President Yoon, former prosecution chief, took office in May this year with a pledge to overhaul his predecessor Moon's energy policy to support the country's energy-intensive manufacturers.

President Yoon's Energy Policy Direction also said the country will expand its strategic oil reserves to over 100 million barrels in 2025 from 96.5 million barrels currently, as part of efforts to ensure stable supply for South Korea, the world's fourth-biggest crude importer.

The government will continue to grant freight incentives to local oil refiners purchasing crude oil from regions other than the Middle East to reduce the heavy reliance on Persian Gulf crude, it said.

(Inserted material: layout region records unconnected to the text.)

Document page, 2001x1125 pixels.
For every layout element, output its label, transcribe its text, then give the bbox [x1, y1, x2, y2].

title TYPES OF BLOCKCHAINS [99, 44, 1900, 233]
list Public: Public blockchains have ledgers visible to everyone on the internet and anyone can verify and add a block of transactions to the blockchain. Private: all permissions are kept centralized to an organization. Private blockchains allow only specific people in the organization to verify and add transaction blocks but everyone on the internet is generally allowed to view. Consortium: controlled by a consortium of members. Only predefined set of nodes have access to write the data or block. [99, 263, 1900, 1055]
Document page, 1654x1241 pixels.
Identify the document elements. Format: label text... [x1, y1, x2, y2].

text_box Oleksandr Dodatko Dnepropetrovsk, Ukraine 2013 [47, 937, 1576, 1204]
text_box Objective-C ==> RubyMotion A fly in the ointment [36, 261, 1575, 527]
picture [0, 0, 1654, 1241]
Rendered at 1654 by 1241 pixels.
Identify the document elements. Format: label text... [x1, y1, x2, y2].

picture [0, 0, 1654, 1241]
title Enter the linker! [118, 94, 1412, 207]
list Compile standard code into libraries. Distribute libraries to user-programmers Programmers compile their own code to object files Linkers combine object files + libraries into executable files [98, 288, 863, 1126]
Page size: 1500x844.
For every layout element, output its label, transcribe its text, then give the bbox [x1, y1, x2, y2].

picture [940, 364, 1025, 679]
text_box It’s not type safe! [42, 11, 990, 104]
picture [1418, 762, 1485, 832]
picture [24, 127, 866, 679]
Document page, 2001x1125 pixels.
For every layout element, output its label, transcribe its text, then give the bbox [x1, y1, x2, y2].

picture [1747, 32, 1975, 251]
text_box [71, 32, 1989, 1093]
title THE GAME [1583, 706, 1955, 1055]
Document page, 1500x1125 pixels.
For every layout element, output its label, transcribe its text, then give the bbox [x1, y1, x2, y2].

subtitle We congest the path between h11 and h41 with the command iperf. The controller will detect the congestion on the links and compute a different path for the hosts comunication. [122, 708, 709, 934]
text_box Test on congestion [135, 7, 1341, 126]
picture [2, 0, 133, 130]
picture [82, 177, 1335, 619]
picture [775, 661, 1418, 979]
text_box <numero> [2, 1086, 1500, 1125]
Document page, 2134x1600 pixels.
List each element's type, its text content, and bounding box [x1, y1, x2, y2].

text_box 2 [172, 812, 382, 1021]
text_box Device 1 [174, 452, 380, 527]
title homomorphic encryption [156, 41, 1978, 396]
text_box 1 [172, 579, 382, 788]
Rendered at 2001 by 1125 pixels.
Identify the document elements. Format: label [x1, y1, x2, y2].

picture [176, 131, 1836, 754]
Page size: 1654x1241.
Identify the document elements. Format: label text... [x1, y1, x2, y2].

South Korea imported 272.72 million barrels of crude from the Middle East for the first five months this year, or 63.8% of its total imports of 427.46 million barrels, up from 60% last year, which marked the lowest on record, according to S&P Global Commodity Insights calculation based on data from Korea National Oil Corp.

South Korea also will increase its LNG storage capacity to 18.4 million kiloliters by 2034 from 13.69 million kiloliters currently. For this, the government will allow private LNG importers and power utilities to use storage facilities run by state-run Korea Gas Corp.

South Korea will push to increase LNG import volumes from the US, Australia and other non-Middle East countries so as to diversify LNG supply sources beyond the Middle East and Southeast Asia.

In addition, the government will push to set up a "special law on energy security" to help secure energy sources such as oil, gas, hydrogen and uranium.

Under the Energy Policy Direction, the country will "cautiously" seek to reduce coal-fired power plants "in a rational manner to consider power supply conditions," a departure from former President Moon's push for a drastic reduction of coal used for electricity generation blamed for air pollution.

Aging coal-fired power plants will be replaced by LNG-based generators, it said. "Details such as shares of LNG, coal and nuclear in the power mix will be disclosed in the country's basic plan on the electricity supply in the fourth quarter this year," a MOTIE official said.